Please follow our Beer Pong Sense GitHub repository for the latest code, schematics, and other details.


Historical Information

Versions 1 and 2 suffered from the fact that they were not designed for effective manufacturing. They were both designed with the idea of selling an entire Beer Pong table, but the costs involved in building and shipping entire tables made them impractical.

Version 1 used infrared LEDs and Transistors, placed under a transparent disk of acrylic to sense cups placed upon the table surface. Some of the cons of this design (in addition to those mentioned above) were:

  • Infrared LEDs and transistors, even in large quantities, are quite expensive, relative to the capacitive sensors used in later versions of the project.
  • The cost of assembling the tables, and affixing individual sensor modules to each acrylic disk was prohibitive.
  • The tables took up a huge amount of space, and were expensive to build. I looked at the possibility of modifying pre-manufactured tables, but 7 or 8ft tables are difficult to find at reasonable prices and quantities.
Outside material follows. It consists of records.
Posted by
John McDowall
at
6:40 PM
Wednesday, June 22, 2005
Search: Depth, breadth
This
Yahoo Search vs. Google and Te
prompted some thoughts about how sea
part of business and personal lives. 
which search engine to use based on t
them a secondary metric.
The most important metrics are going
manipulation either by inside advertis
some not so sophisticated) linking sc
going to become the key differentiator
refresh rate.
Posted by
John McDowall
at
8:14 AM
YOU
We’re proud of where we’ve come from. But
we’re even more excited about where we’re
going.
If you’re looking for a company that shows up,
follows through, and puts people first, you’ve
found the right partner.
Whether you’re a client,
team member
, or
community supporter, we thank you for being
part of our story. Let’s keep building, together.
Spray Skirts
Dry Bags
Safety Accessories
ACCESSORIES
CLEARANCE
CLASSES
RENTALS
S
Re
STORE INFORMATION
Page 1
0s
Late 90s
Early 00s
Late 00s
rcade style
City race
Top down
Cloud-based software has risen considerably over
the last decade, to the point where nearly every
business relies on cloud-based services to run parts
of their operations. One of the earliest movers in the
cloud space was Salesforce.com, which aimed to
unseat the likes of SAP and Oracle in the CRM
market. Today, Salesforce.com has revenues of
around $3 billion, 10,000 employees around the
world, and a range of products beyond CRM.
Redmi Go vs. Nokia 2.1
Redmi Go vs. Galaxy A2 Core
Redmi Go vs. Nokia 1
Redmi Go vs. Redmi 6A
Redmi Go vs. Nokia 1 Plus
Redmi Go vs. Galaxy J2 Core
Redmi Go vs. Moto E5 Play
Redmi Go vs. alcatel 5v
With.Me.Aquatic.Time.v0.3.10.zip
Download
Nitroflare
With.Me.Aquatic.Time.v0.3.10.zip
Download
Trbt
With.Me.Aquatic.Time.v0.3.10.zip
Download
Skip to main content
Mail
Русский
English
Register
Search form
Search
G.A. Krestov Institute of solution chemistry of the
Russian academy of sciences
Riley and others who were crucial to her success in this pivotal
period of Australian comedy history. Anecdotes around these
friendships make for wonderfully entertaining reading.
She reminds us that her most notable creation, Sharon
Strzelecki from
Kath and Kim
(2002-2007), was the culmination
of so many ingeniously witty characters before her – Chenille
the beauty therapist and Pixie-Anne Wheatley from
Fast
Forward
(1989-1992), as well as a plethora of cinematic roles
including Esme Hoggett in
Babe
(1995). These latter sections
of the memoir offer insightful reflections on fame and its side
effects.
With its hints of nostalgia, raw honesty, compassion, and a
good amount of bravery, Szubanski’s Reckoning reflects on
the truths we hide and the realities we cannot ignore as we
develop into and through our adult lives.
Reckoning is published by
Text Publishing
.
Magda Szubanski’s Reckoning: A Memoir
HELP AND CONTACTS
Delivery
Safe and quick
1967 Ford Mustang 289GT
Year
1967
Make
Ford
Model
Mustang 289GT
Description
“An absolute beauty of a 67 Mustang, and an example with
Version 2, which was designed, but never built (though small demos and prototype boards were built) had several improvements. I realized that capacitive sensors could be used in place of optical sensors to detect the actual liquid in the cups. This is a huge benefit, because capacitive sensors are simply traces upon a Printed Circuit Board (PCB), to which a charge is applied and measured. Thus, whether my board used 1 sensor or 200, the price would be the same. Using optical sensors, the price increased with each sensor used on the table.